The Spam Classifier is a machine learning model designed to classify emails as spam or non-spam. This system utilizes the TREC06P dataset and employs Naive Bayes and LSTM models to perform classification tasks.
Follow these instructions to set up the project on your local machine for development and testing purposes.
To install the software, you will need the following:
- Python 3.9
- Pip
- Git
- Conda (Anaconda or Miniconda)
- Additional packages can be found in the
requirements.txt
file, and anenvironment.yml
file is provided for convenience.
-
Clone or download the repository to your local computer:
git clone https://github.com/DGitHub-Creator/PythonSpamClassifier.git
-
Change to the project directory:
cd PythonSpamClassifier
-
(Optional) Create a virtual environment using Conda:
You can directly create a conda environment using the following command:
conda env create -f environment.yml
Alternatively, create a conda environment using these commands:
a. Create a Conda virtual environment called "tensorflow_env" with Python version 3.9:
conda create --name tensorflow_env python=3.9
b. Activate the virtual environment:
conda activate tensorflow_env
c. Install the required packages:
pip install -r requirements.txt
After setting up the environment and installing the required packages, activate the environment, go to the project directory and use the spam filter as follows:
python GUI.py
The graphical user interface (GUI) will appear, prompting you to enter your email. The emails will be classified as spam or non-spam based on the selected model, with results displayed in the GUI.

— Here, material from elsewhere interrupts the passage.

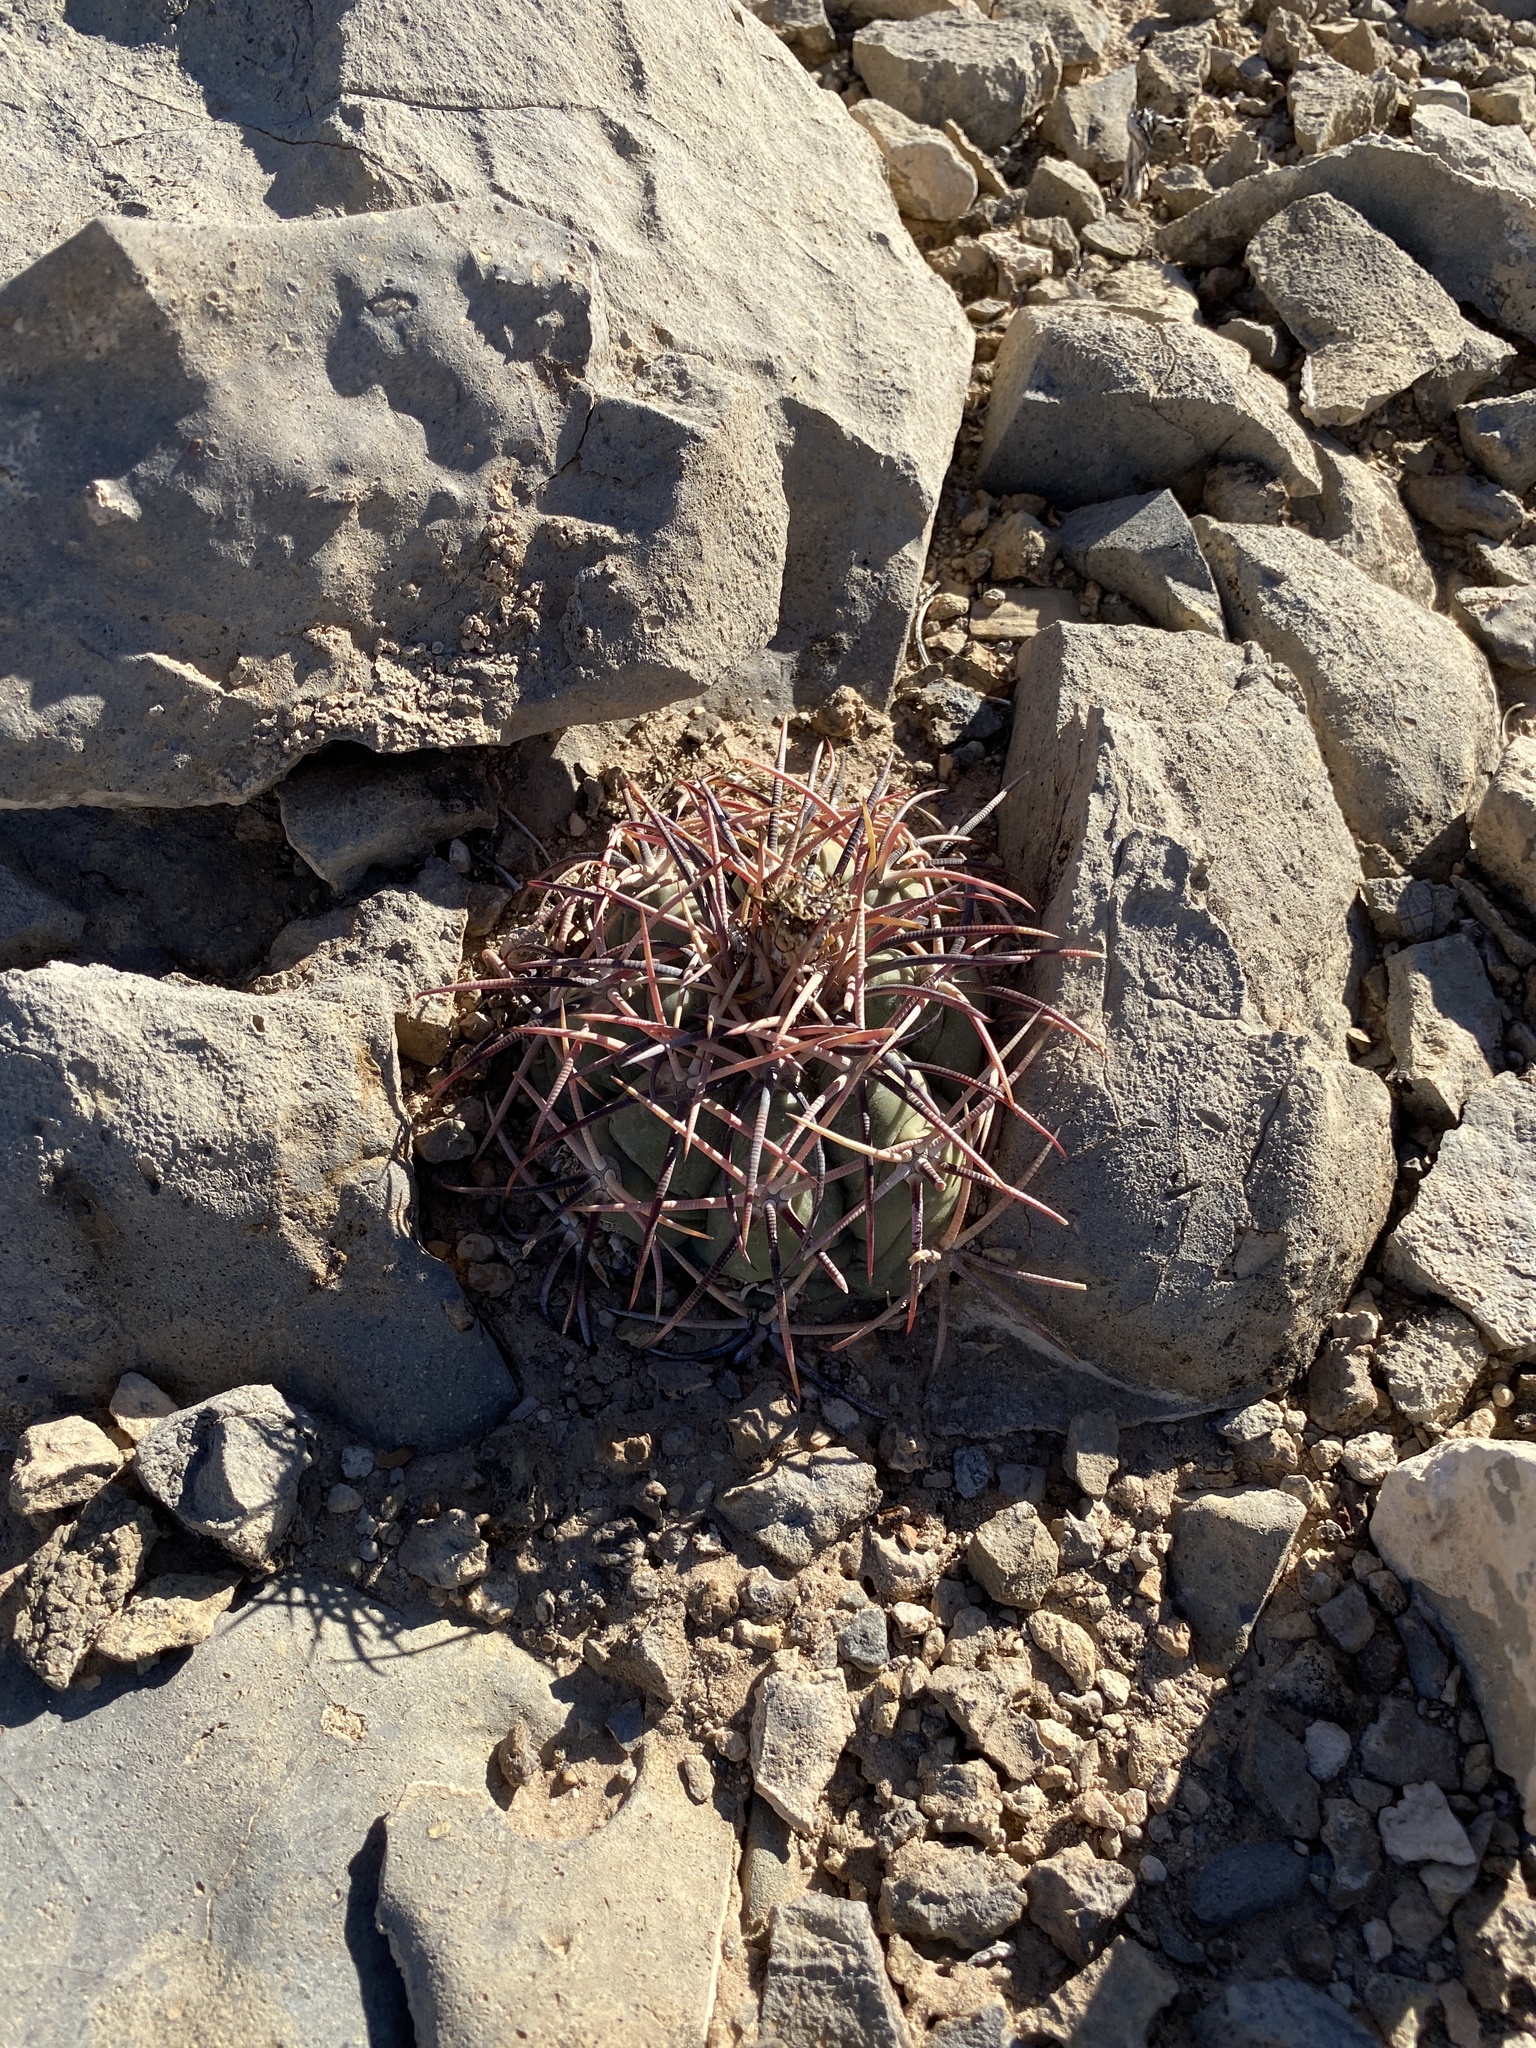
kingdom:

- Scikit-learn - A machine learning library for Python
- Numpy - A library for working with arrays
- Pandas - A library for working with dataframes
- Tensorflow - An open-source software library for dataflow and differentiable programming
- Keras - An open-source software library for deep learning
- PyQt5 - A set of Python bindings for the Qt libraries for GUI development
If you would like to contribute to the project, please fork the repository and submit a pull request.
This project is licensed under the MIT License - see the LICENSE.md file for details.